Aujourd’hui le terrorisme est partout. Il y a la guerre contre le terrorisme et aussi des montées anti-islam. En tant que société nous avons failli et c’est à nous de faire face et de régler le problème. On doit en parler, c’est une obligation. Les irakiens ont peur mais c’est une erreur de ne pas mettre le sujet au centre. Pour résoudre un problème, il faut forcément en discuter.

Autour de Sara, dans la gare, de nombreuses petites scènes ponctuent le film. C’est très furtif et pourtant on s’attache et on écoute tout le monde, comment vous l’expliquez ?

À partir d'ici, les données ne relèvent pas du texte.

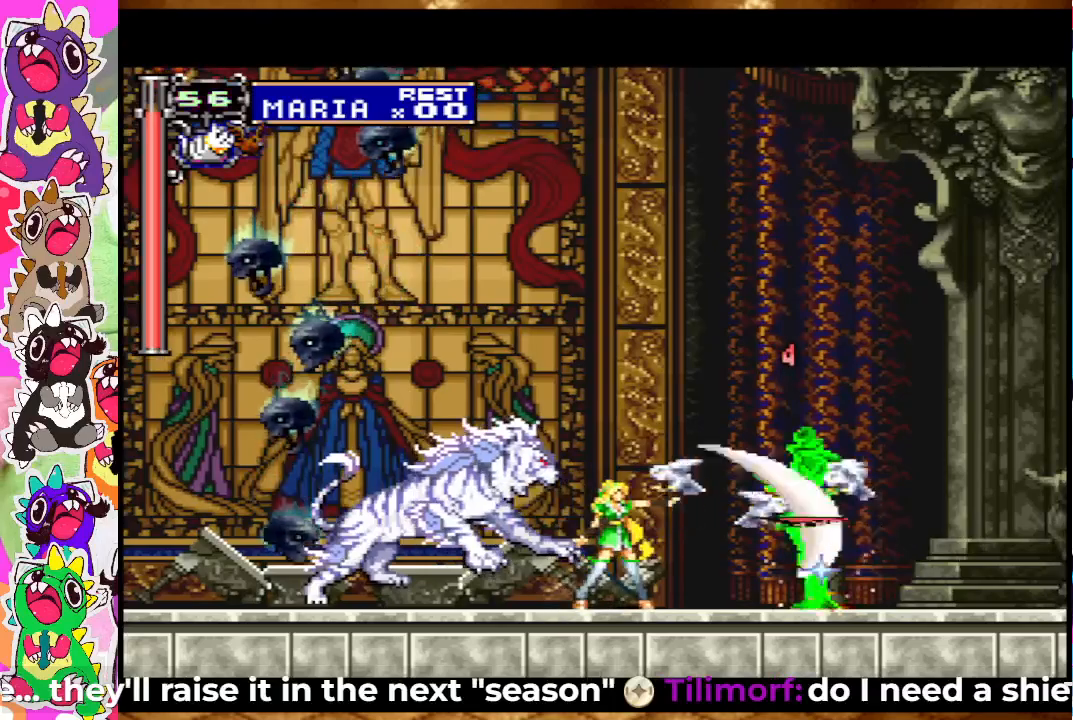
{"buttons": ["SQUARE", "DPAD_LEFT"], "left_stick": "center", "right_stick": "center", "events": [[67, "SQUARE", "down"], [117, "DPAD_RIGHT", "down"], [117, "SQUARE", "up"], [183, "DPAD_RIGHT", "up"], [183, "SQUARE", "down"], [267, "SQUARE", "up"], [350, "SQUARE", "down"], [367, "DPAD_LEFT", "down"], [383, "SQUARE", "up"], [483, "SQUARE", "down"]]}
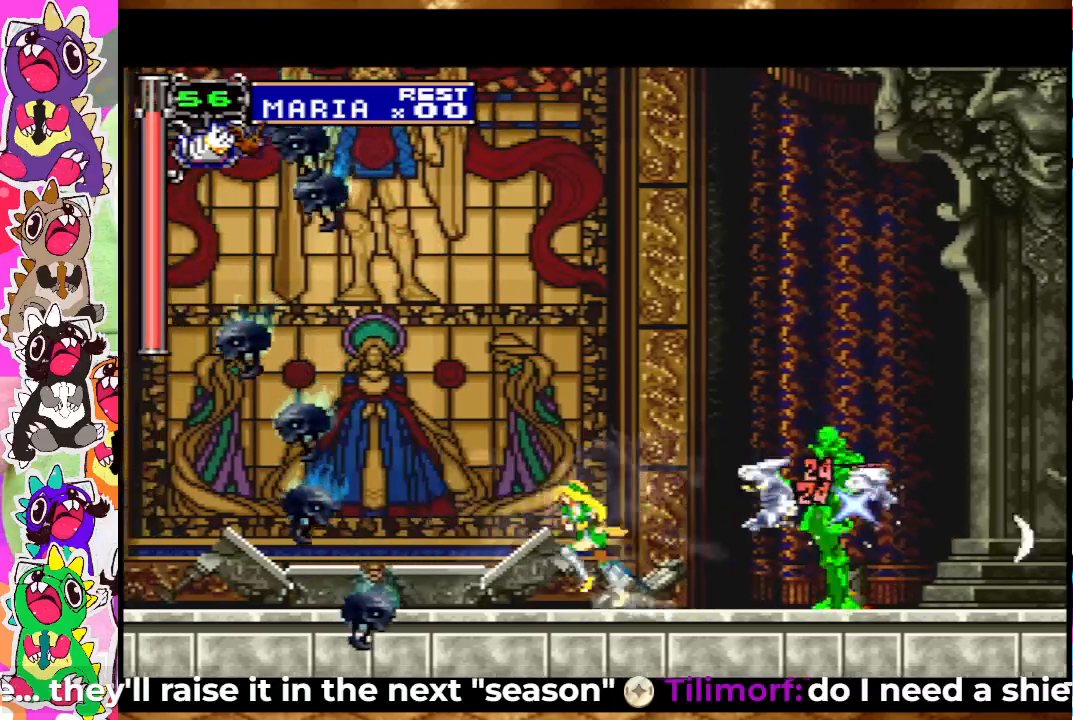
{"buttons": [], "left_stick": "center", "right_stick": "center", "events": [[17, "DPAD_LEFT", "up"], [33, "SQUARE", "up"], [117, "SQUARE", "down"], [167, "SQUARE", "up"], [267, "SQUARE", "down"], [317, "DPAD_RIGHT", "down"], [333, "SQUARE", "up"], [383, "SQUARE", "down"], [467, "SQUARE", "up"], [483, "DPAD_RIGHT", "up"]]}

Les acteurs ne sont pas des professionnels. Je pense que ça tient à ça. Ce que j’essaie de faire au maximum c’est de connaître leurs histoires et d’écrire autour d’elles. De cette façon c’est très réel. Je ne voulais pas parler beaucoup du personnage principal, je préférais la laisser interagir avec son environnement plutôt que de la raconter artificiellement. Parce que ce n’est pas elle l’histoire. L’histoire que je raconte c’est celle d’une société entière dans laquelle tout le monde est à la fois victime et coupable. Et Sara et bien, elle va en fait, prendre de  cette humanité grâce aux êtres humains qui sont autour d’elle.